_Problem details:_
Update the records below by replacing "absolute pixels" with "pixel units" wherever it occurs, leaving everything else unchanged, and write out all the records again without the pictures.

*** Opening of Provided entries ***

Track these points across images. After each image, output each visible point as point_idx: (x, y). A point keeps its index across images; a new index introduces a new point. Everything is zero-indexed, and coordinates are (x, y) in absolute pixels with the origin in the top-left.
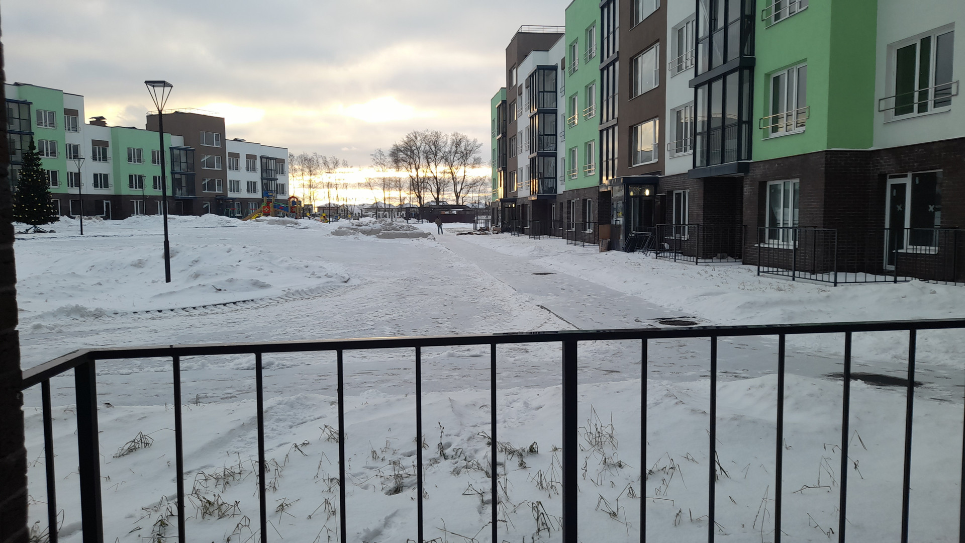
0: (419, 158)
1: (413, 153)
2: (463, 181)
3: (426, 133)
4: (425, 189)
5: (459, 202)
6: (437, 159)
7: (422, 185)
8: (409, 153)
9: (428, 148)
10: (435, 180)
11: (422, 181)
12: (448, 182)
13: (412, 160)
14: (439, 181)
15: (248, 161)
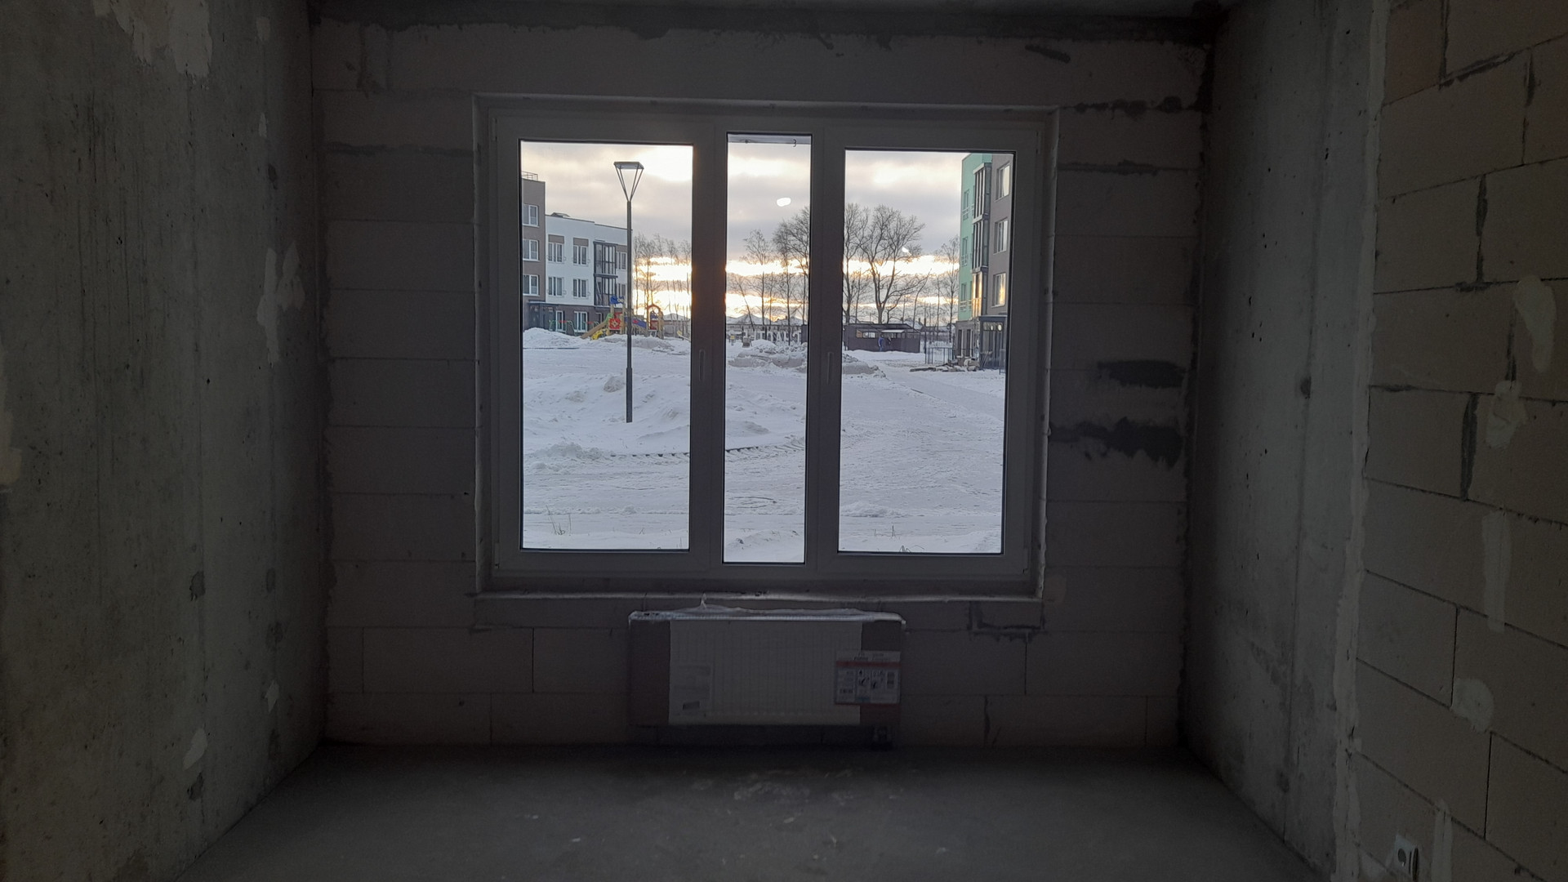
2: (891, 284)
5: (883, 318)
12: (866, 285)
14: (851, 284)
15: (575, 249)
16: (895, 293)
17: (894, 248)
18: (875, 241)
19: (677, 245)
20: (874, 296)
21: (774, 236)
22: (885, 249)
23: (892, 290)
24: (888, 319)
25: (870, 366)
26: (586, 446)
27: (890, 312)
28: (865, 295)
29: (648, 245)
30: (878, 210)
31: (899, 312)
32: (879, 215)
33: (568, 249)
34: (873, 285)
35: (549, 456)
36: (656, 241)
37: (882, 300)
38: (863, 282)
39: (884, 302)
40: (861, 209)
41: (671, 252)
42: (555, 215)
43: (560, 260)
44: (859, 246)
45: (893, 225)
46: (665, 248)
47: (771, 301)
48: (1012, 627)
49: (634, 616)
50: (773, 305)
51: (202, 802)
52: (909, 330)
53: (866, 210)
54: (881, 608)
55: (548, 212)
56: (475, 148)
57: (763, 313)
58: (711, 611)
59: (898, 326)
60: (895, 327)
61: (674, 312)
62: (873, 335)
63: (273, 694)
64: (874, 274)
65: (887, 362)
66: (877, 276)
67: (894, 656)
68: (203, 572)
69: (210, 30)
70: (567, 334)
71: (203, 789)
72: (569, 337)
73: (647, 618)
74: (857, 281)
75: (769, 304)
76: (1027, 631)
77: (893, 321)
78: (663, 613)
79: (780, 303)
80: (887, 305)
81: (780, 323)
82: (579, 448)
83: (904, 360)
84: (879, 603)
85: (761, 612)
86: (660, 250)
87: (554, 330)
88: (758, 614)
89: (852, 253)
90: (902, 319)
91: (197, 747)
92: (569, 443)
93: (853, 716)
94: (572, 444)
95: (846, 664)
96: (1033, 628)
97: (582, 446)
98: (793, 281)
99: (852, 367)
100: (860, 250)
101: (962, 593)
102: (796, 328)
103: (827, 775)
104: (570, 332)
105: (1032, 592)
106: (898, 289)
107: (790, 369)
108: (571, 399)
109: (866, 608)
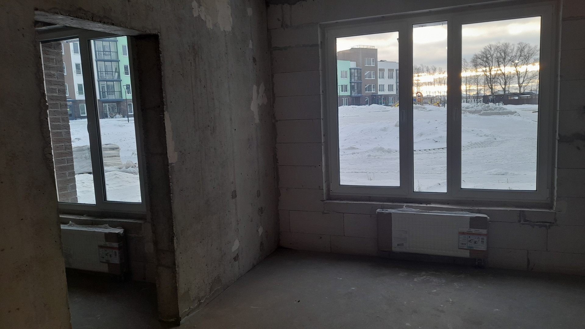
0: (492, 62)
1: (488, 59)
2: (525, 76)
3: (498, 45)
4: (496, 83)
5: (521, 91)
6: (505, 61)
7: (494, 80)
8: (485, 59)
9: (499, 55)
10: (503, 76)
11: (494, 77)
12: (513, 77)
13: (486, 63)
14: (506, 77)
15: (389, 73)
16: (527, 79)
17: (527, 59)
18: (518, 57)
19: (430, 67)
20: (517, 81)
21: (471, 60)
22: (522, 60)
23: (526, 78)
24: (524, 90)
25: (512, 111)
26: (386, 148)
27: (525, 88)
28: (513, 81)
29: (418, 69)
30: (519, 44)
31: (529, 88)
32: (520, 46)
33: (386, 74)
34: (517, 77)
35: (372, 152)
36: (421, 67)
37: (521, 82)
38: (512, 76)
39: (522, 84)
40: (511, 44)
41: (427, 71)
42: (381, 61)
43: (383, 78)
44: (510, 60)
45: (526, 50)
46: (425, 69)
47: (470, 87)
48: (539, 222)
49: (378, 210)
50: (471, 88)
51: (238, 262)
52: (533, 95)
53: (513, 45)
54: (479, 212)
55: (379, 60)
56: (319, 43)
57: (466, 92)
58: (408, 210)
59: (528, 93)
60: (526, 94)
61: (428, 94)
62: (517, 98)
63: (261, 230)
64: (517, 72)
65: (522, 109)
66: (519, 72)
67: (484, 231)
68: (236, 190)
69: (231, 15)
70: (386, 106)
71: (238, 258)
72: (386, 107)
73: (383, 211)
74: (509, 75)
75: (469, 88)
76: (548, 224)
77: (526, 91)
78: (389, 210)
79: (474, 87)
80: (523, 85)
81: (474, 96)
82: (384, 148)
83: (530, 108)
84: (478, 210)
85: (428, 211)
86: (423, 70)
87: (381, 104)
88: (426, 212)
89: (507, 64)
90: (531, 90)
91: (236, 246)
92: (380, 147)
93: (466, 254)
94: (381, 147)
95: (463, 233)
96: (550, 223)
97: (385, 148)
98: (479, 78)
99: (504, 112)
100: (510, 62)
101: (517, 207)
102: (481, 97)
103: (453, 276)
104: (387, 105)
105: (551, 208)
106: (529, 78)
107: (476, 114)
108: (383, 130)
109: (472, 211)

*** Close of Provided entries ***

_Problem solution:_
Track these points across images. After each image, output each visible point as point_idx: (x, y). A point keeps its index across images; a new index introduces a new point. Everything is zero-indexed, and coordinates are (x, y) in pixel units with the origin in the top-left.
0: (419, 158)
1: (413, 153)
2: (463, 181)
3: (426, 133)
4: (425, 189)
5: (459, 202)
6: (437, 159)
7: (422, 185)
8: (409, 153)
9: (428, 148)
10: (435, 180)
11: (422, 181)
12: (448, 182)
13: (412, 160)
14: (439, 181)
15: (248, 161)
2: (891, 284)
5: (883, 318)
12: (866, 285)
14: (851, 284)
15: (575, 249)
16: (895, 293)
17: (894, 248)
18: (875, 241)
19: (677, 245)
20: (874, 296)
21: (774, 236)
22: (885, 249)
23: (892, 290)
24: (888, 319)
25: (870, 366)
26: (586, 446)
27: (890, 312)
28: (865, 295)
29: (648, 245)
30: (878, 210)
31: (899, 312)
32: (879, 215)
33: (568, 249)
34: (873, 285)
35: (549, 456)
36: (656, 241)
37: (882, 300)
38: (863, 282)
39: (884, 302)
40: (861, 209)
41: (671, 252)
42: (555, 215)
43: (560, 260)
44: (859, 246)
45: (893, 225)
46: (665, 248)
47: (771, 301)
48: (1012, 627)
49: (634, 616)
50: (773, 305)
51: (202, 802)
52: (909, 330)
53: (866, 210)
54: (881, 608)
55: (548, 212)
56: (475, 148)
57: (763, 313)
58: (711, 611)
59: (898, 326)
60: (895, 327)
61: (674, 312)
62: (873, 335)
63: (273, 694)
64: (874, 274)
65: (887, 362)
66: (877, 276)
67: (894, 656)
68: (203, 572)
69: (210, 30)
70: (567, 334)
71: (203, 789)
72: (569, 337)
73: (647, 618)
74: (857, 281)
75: (769, 304)
76: (1027, 631)
77: (893, 321)
78: (663, 613)
79: (780, 303)
80: (887, 305)
81: (780, 323)
82: (579, 448)
83: (904, 360)
84: (879, 603)
85: (761, 612)
86: (660, 250)
87: (554, 330)
88: (758, 614)
89: (852, 253)
90: (902, 319)
91: (197, 747)
92: (569, 443)
93: (853, 716)
94: (572, 444)
95: (846, 664)
96: (1033, 628)
97: (582, 446)
98: (793, 281)
99: (852, 367)
100: (860, 250)
101: (962, 593)
102: (796, 328)
103: (827, 775)
104: (570, 332)
105: (1032, 592)
106: (898, 289)
107: (790, 369)
108: (571, 399)
109: (866, 608)
0: (492, 62)
1: (488, 59)
2: (525, 76)
3: (498, 45)
4: (496, 83)
5: (521, 91)
6: (505, 61)
7: (494, 80)
8: (485, 59)
9: (499, 55)
10: (503, 76)
11: (494, 77)
12: (513, 77)
13: (486, 63)
14: (506, 77)
15: (389, 73)
16: (527, 79)
17: (527, 59)
18: (518, 57)
19: (430, 67)
20: (517, 81)
21: (471, 60)
22: (522, 60)
23: (526, 78)
24: (524, 90)
25: (512, 111)
26: (386, 148)
27: (525, 88)
28: (513, 81)
29: (418, 69)
30: (519, 44)
31: (529, 88)
32: (520, 46)
33: (386, 74)
34: (517, 77)
35: (372, 152)
36: (421, 67)
37: (521, 82)
38: (512, 76)
39: (522, 84)
40: (511, 44)
41: (427, 71)
42: (381, 61)
43: (383, 78)
44: (510, 60)
45: (526, 50)
46: (425, 69)
47: (470, 87)
48: (539, 222)
49: (378, 210)
50: (471, 88)
51: (238, 262)
52: (533, 95)
53: (513, 45)
54: (479, 212)
55: (379, 60)
56: (319, 43)
57: (466, 92)
58: (408, 210)
59: (528, 93)
60: (526, 94)
61: (428, 94)
62: (517, 98)
63: (261, 230)
64: (517, 72)
65: (522, 109)
66: (519, 72)
67: (484, 231)
68: (236, 190)
69: (231, 15)
70: (386, 106)
71: (238, 258)
72: (386, 107)
73: (383, 211)
74: (509, 75)
75: (469, 88)
76: (548, 224)
77: (526, 91)
78: (389, 210)
79: (474, 87)
80: (523, 85)
81: (474, 96)
82: (384, 148)
83: (530, 108)
84: (478, 210)
85: (428, 211)
86: (423, 70)
87: (381, 104)
88: (426, 212)
89: (507, 64)
90: (531, 90)
91: (236, 246)
92: (380, 147)
93: (466, 254)
94: (381, 147)
95: (463, 233)
96: (550, 223)
97: (385, 148)
98: (479, 78)
99: (504, 112)
100: (510, 62)
101: (517, 207)
102: (481, 97)
103: (453, 276)
104: (387, 105)
105: (551, 208)
106: (529, 78)
107: (476, 114)
108: (383, 130)
109: (472, 211)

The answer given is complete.